Today we have a special Real Homes of Genius post. Two homes, months on the market, prices dropping, and rates tightening up. Let us call them Tweedledum and Tweedledee. We ask you, the hypothetical home sellers and agent, what would you do? Would you lower the price? Maybe throw in a few incentives? Not on Real Homes of Genius! We actually notice an interesting tactic being used on these homes; first we have the home listed as follows:
Tweedledum (1,493 square feet 4/2)
Price Reduced: 02/01/07 -- $539,900 to $529,900
Price Increased: 02/24/07 -- $529,900 to $539,900
The next example is listed as follows:
Tweedledee (784 square feet 2/1)
Price Reduced: 01/30/07 -- $429,900 to $425,000
Price Increased: 02/16/07 -- $425,000 to $429,000
Now I know you, the bubblehead intelligentsia is saying, why in the world would someone do this? Let us dig further into Tweedledee and find more answers by querying previous sold data:
Wow, these sellers still think they can net a profit? So this home went up $54,000 since last March? Why work when the price increase in your home is more than folks in your neighborhood net in a year.
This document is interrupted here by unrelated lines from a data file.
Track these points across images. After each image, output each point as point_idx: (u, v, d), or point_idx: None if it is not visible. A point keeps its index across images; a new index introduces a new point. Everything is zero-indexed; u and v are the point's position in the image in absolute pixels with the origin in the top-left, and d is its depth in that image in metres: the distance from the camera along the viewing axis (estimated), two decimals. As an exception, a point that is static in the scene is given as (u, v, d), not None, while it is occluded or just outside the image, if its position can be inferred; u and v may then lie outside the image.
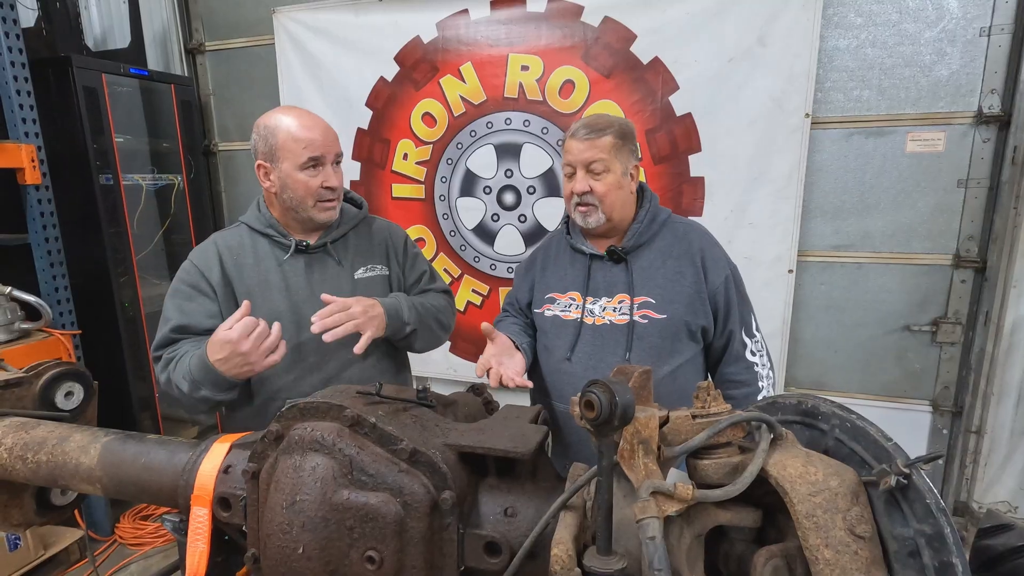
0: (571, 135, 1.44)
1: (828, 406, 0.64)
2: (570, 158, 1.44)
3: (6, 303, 2.37)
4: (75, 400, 1.07)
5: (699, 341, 1.48)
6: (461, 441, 0.69)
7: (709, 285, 1.44)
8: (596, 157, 1.39)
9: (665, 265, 1.46)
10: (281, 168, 1.41)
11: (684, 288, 1.44)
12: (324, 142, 1.41)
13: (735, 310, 1.47)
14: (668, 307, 1.43)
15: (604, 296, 1.48)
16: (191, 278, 1.45)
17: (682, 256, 1.46)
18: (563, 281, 1.55)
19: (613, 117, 1.47)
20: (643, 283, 1.45)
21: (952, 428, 2.59)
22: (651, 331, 1.43)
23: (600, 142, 1.39)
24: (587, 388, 0.54)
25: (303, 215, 1.45)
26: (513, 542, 0.64)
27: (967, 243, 2.42)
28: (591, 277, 1.50)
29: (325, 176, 1.42)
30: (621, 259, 1.47)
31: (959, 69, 2.31)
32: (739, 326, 1.47)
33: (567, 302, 1.52)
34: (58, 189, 2.55)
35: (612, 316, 1.46)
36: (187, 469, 0.80)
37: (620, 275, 1.47)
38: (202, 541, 0.76)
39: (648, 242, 1.48)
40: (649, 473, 0.57)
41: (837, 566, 0.52)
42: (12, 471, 0.89)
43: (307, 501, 0.64)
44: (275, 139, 1.39)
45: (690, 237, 1.49)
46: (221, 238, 1.51)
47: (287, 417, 0.70)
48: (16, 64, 2.33)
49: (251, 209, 1.54)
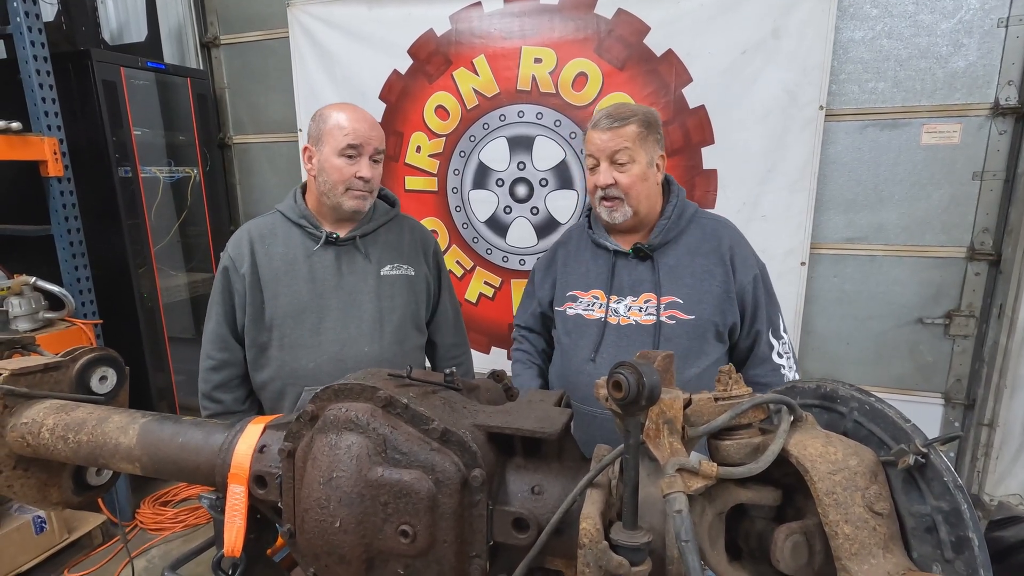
0: (593, 125, 1.39)
1: (847, 389, 0.66)
2: (593, 149, 1.38)
3: (31, 293, 2.42)
4: (109, 384, 1.10)
5: (725, 342, 1.42)
6: (489, 422, 0.71)
7: (737, 284, 1.39)
8: (620, 147, 1.33)
9: (693, 263, 1.40)
10: (322, 152, 1.47)
11: (713, 287, 1.38)
12: (366, 134, 1.47)
13: (763, 310, 1.41)
14: (696, 307, 1.37)
15: (629, 295, 1.42)
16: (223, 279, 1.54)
17: (711, 253, 1.40)
18: (585, 278, 1.49)
19: (637, 105, 1.41)
20: (670, 282, 1.39)
21: (964, 421, 2.59)
22: (679, 332, 1.37)
23: (624, 131, 1.33)
24: (615, 369, 0.57)
25: (333, 201, 1.49)
26: (540, 518, 0.67)
27: (982, 236, 2.41)
28: (615, 275, 1.44)
29: (360, 167, 1.47)
30: (647, 257, 1.41)
31: (976, 60, 2.29)
32: (766, 327, 1.42)
33: (590, 300, 1.46)
34: (79, 181, 2.59)
35: (638, 316, 1.40)
36: (223, 449, 0.83)
37: (646, 273, 1.42)
38: (239, 518, 0.79)
39: (675, 239, 1.42)
40: (674, 451, 0.59)
41: (856, 541, 0.54)
42: (54, 450, 0.92)
43: (343, 477, 0.67)
44: (324, 125, 1.47)
45: (719, 233, 1.44)
46: (255, 225, 1.58)
47: (321, 398, 0.73)
48: (39, 58, 2.38)
49: (287, 199, 1.59)
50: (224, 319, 1.55)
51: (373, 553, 0.68)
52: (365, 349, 1.52)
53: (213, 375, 1.57)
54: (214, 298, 1.56)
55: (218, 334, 1.55)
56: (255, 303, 1.51)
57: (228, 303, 1.54)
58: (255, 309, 1.52)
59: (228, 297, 1.54)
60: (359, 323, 1.52)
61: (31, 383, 0.98)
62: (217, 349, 1.56)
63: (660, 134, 1.40)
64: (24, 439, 0.94)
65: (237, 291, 1.52)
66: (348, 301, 1.52)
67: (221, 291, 1.54)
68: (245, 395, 1.61)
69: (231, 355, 1.56)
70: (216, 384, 1.57)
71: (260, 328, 1.52)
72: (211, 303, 1.57)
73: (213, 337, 1.56)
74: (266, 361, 1.54)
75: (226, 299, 1.54)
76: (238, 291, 1.52)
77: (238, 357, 1.57)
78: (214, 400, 1.58)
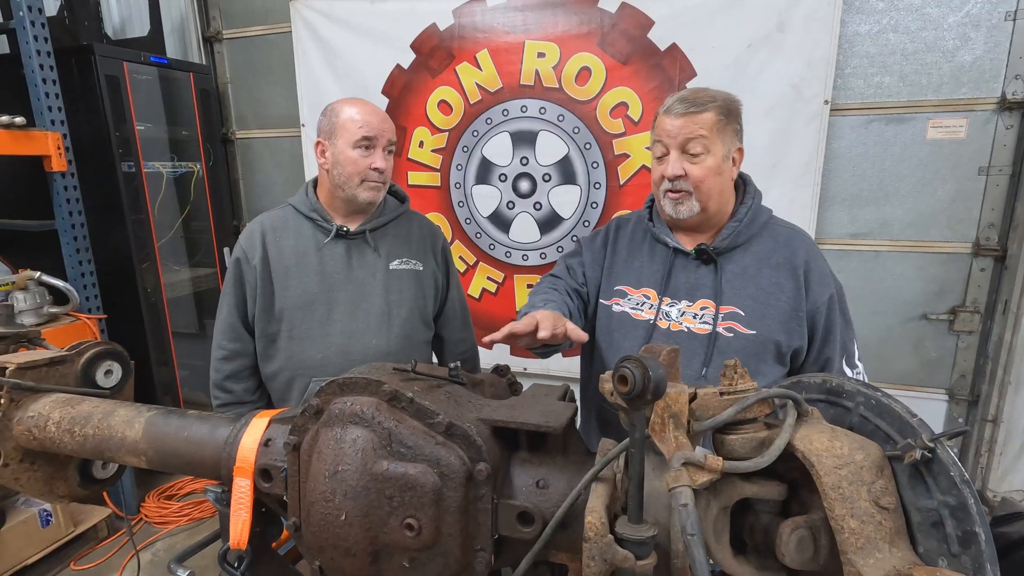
0: (665, 110, 1.24)
1: (853, 384, 0.66)
2: (662, 135, 1.23)
3: (35, 287, 2.44)
4: (114, 378, 1.11)
5: (786, 365, 1.28)
6: (494, 416, 0.71)
7: (810, 303, 1.25)
8: (695, 135, 1.20)
9: (761, 273, 1.26)
10: (336, 145, 1.49)
11: (780, 303, 1.25)
12: (379, 126, 1.49)
13: (836, 334, 1.28)
14: (758, 322, 1.24)
15: (684, 299, 1.29)
16: (235, 271, 1.56)
17: (782, 266, 1.27)
18: (638, 274, 1.35)
19: (716, 91, 1.26)
20: (733, 291, 1.26)
21: (968, 417, 2.58)
22: (735, 347, 1.23)
23: (701, 118, 1.20)
24: (620, 364, 0.57)
25: (348, 193, 1.51)
26: (545, 512, 0.67)
27: (987, 231, 2.40)
28: (672, 275, 1.31)
29: (375, 158, 1.49)
30: (711, 260, 1.28)
31: (983, 54, 2.27)
32: (839, 354, 1.28)
33: (640, 299, 1.33)
34: (83, 176, 2.59)
35: (691, 323, 1.27)
36: (229, 442, 0.83)
37: (706, 278, 1.28)
38: (244, 510, 0.80)
39: (745, 244, 1.29)
40: (680, 445, 0.59)
41: (862, 535, 0.54)
42: (60, 444, 0.93)
43: (349, 471, 0.67)
44: (337, 118, 1.49)
45: (794, 244, 1.30)
46: (267, 218, 1.60)
47: (327, 392, 0.73)
48: (42, 53, 2.37)
49: (299, 193, 1.61)
50: (235, 310, 1.57)
51: (378, 546, 0.68)
52: (373, 342, 1.53)
53: (224, 365, 1.59)
54: (226, 289, 1.58)
55: (229, 324, 1.57)
56: (265, 294, 1.54)
57: (240, 294, 1.56)
58: (265, 300, 1.54)
59: (240, 288, 1.56)
60: (367, 316, 1.54)
61: (37, 377, 0.99)
62: (228, 339, 1.58)
63: (740, 124, 1.26)
64: (30, 432, 0.94)
65: (248, 282, 1.54)
66: (357, 294, 1.54)
67: (233, 282, 1.56)
68: (256, 386, 1.63)
69: (242, 346, 1.59)
70: (227, 374, 1.59)
71: (270, 319, 1.55)
72: (223, 294, 1.59)
73: (224, 327, 1.58)
74: (275, 352, 1.56)
75: (238, 290, 1.56)
76: (249, 282, 1.54)
77: (249, 348, 1.59)
78: (225, 390, 1.60)
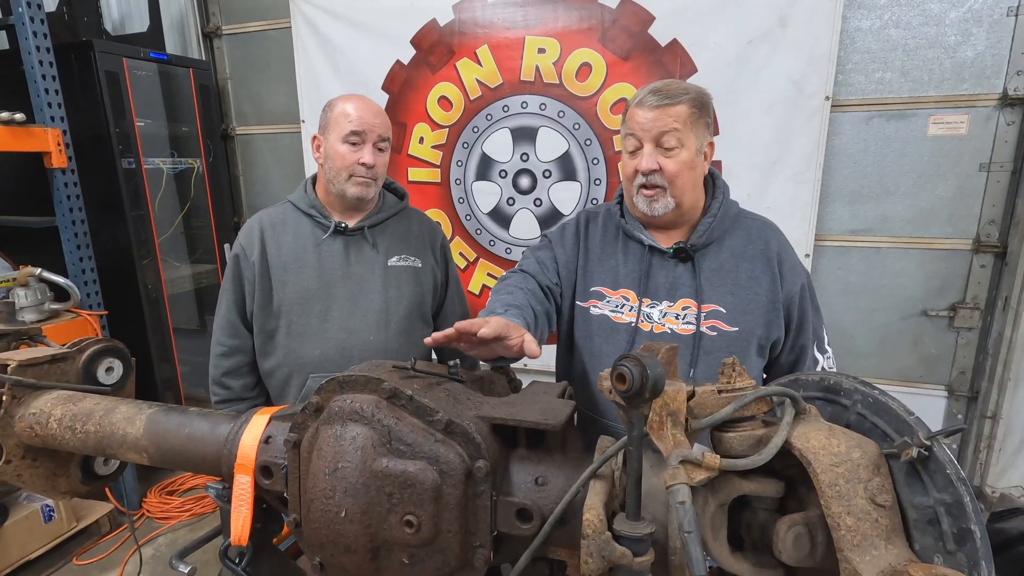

Let us look into Tweedledum:
Bwahahah! There are flippers in Huntington Park of all places! These people want to net $129,000 in 8 months! If we were to look even further, why wouldn’t I be surprised to see the first loan holder as New Century Financial and the second being nestled by Fremont? And what is up with the knock down and then increasing the price? Do they really think that because an e-mail will be sent out to realtors and onlookers of a price decrease that people will jump into this? There is no economically justifiable reason for these prices.
I would dig deeper but my hands are already full of waste and the smell is making me nauseous. Today we salute you Huntington Park with our Real Homes of Genius award.